The floods in a remote mountainous district of Baghlan province come a month after a landslide triggered by heavy rains buried a village and killed 300 people in a nearby region.
The twin disasters highlight the challenges facing underdeveloped Afghanistan´s next leader as the country heads into the second round of the presidential election on June 14.
“People have lost everything they had — houses, property, villages, agricultural fields, cattle,” Baghlan police spokesman Jawed Basharat said about the floods.
“There´s nothing left for them to survive.
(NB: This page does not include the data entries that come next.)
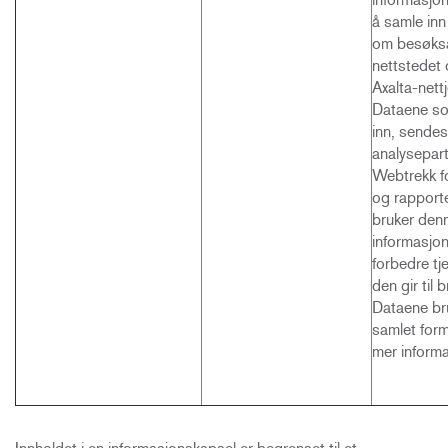
å samle inn
om besøksa
nettstedet
Axalta-nett
Dataene s
inn, sendes 
analysepar
Webtrekk f
og rapporte
bruker den
informasjone
forbedre tj
den gir til 
Dataene br
samlet form
mer inform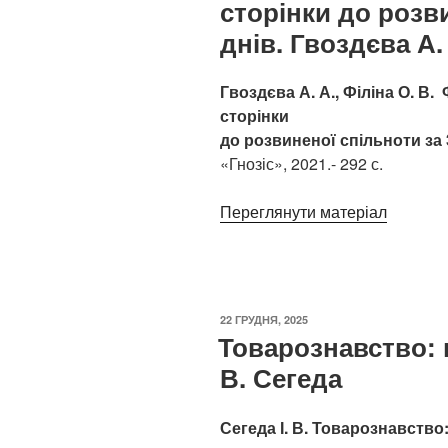
сторінки до розв
днів. Гвоздєва А. 
Гвоздєва А. А., Філіна О. В.
сторінки
до розвиненої спільноти за 
«Гнозіс», 2021.- 292 с.
Переглянути матеріал
ОПУБЛІКОВАНО
22 ГРУДНЯ, 2025
Товарознавство: 
В. Сегеда
Сегеда І. В. Товарознавство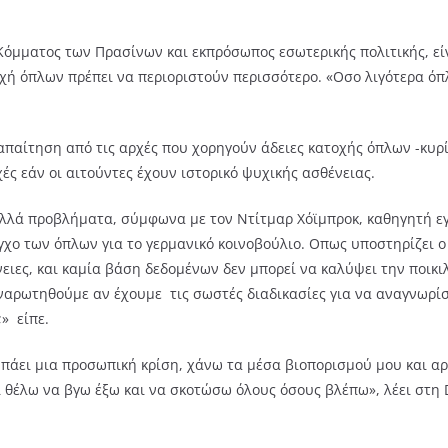
Κόμματος των Πρασίνων και εκπρόσωπος εσωτερικής πολιτικής, εί
τοχή όπλων πρέπει να περιοριστούν περισσότερο. «Οσο λιγότερα όπ
παίτηση από τις αρχές που χορηγούν άδειες κατοχής όπλων -κυρ
ές εάν οι αιτούντες έχουν ιστορικό ψυχικής ασθένειας.
πολλά προβλήματα, σύμφωνα με τον Ντίτμαρ Χόϊμπροκ, καθηγητή 
γχο των όπλων για το γερμανικό κοινοβούλιο. Οπως υποστηρίζει ο
νειες, και καμία βάση δεδομένων δεν μπορεί να καλύψει την ποι
αρωτηθούμε αν έχουμε τις σωστές διαδικασίες για να αναγνωρί
» είπε.
τυπάει μια προσωπική κρίση, χάνω τα μέσα βιοπορισμού μου και 
ι θέλω να βγω έξω και να σκοτώσω όλους όσους βλέπω», λέει στη 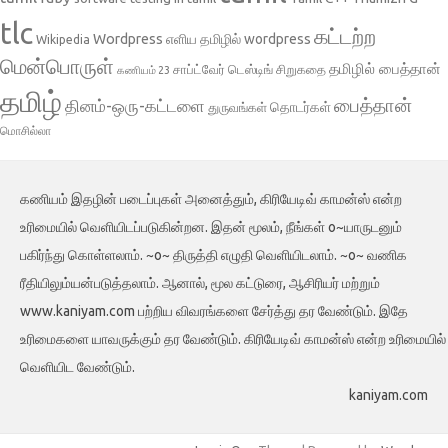
tlc
கட்டற்ற
Wordpress
எளிய தமிழில் wordpress
Wikipedia
மென்பொருள்
தமிழில் பைத்தான்
சாப்ட்வேர் டெஸ்டிங்
சிறுகதை
கணியம் 23
தமிழ்
பைத்தான்
தினம்-ஒரு-கட்டளை
தொடர்கள்
துருவங்கள்
மொசில்லா
கணியம் இதழின் படைப்புகள் அனைத்தும், கிரியேடிவ் காமன்ஸ் என்ற
உரிமையில் வெளியிடப்படுகின்றன. இதன் மூலம், நீங்கள் o~யாருடனும்
பகிர்ந்து கொள்ளலாம். ~o~ திருத்தி எழுதி வெளியிடலாம். ~o~ வணிக
ரீதியிலும்யன்படுத்தலாம். ஆனால், மூல கட்டுரை, ஆசிரியர் மற்றும்
www.kaniyam.com பற்றிய விவரங்களை சேர்த்து தர வேண்டும். இதே
உரிமைகளை யாவருக்கும் தர வேண்டும். கிரியேடிவ் காமன்ஸ் என்ற உரிமையில்
வெளியிட வேண்டும்.
kaniyam.com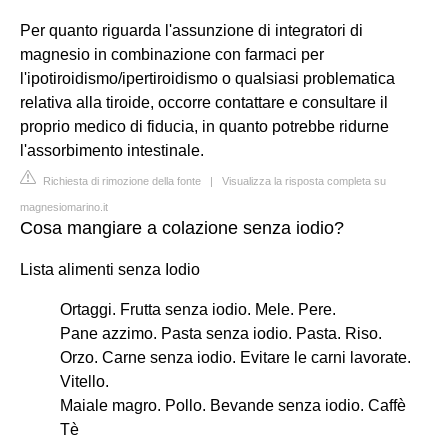
Per quanto riguarda l'assunzione di integratori di
magnesio in combinazione con farmaci per
l'ipotiroidismo/ipertiroidismo o qualsiasi problematica
relativa alla tiroide, occorre contattare e consultare il
proprio medico di fiducia, in quanto potrebbe ridurne
l'assorbimento intestinale.
Richiesta di rimozione della fonte
|
Visualizza la risposta completa su
magnesiomarino.it
Cosa mangiare a colazione senza iodio?
Lista alimenti senza Iodio
Ortaggi. Frutta senza iodio. Mele. Pere.
Pane azzimo. Pasta senza iodio. Pasta. Riso.
Orzo. Carne senza iodio. Evitare le carni lavorate.
Vitello.
Maiale magro. Pollo. Bevande senza iodio. Caffè
Tè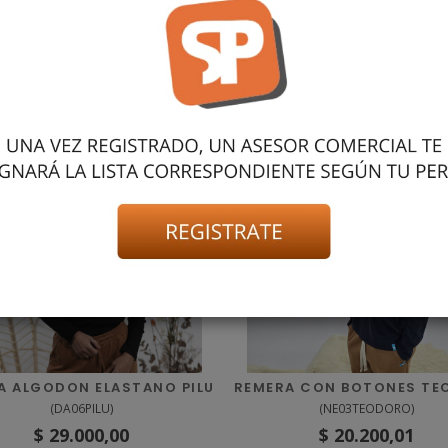
STICO . PUÑOS Y CINTURA CON MORLEY. CÓMODA Y VERSÁTIL, I
LO USA TALLE 3, MIDE 70 CM Y PESA 14 KG APROX.
También podría gustarte
A ALGODON ELASTANO PILU
REMERA CON BOTONES T
(
DA06PILU
)
(
NE03TEODORO
)
$ 29.000,00
$ 20.200,01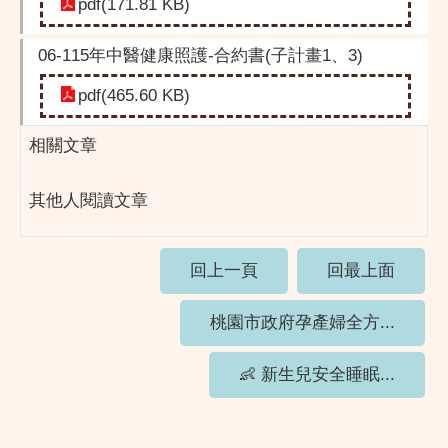
pdf(171.81 KB)
06-115年中醫健康照護-合約書(子計畫1、3)
pdf(465.60 KB)
相關文章
其他人閱讀文章
回上一頁
回最上面
桃園市政府孕產婦全方...
👶 新生兒安全睡眠...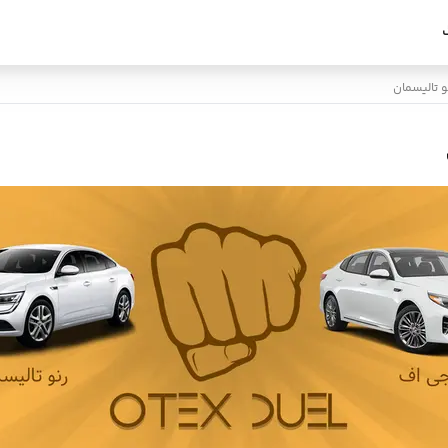
نو تالیسمان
People don´t even having drinking water,” he added.
“They urgently need water, food items, blankets and tents.”Afghan disaster management officials said they were scrambling to get food and medical aid to the area after torrential rains unleashed the floods, which forced thousands of people to flee their houses.
The governor of the province, Sultan Mohammad Ebadi, said the death toll stood at 74, warning that the extent of the disaster was “massive” and that the toll was expected to rise further.
Bodies of women and children were among those recovered from the inundated areas, the National Disaster Management Authority (NDMA) said, adding that scores of people were missing.
“There is a lot of stagnant water, and there are more bodies under the rubble and mud,” Mohammad Nasim Kohzad, head of NDMA in Baghlan, told AFP. “We are still looking for other victims of this flood.”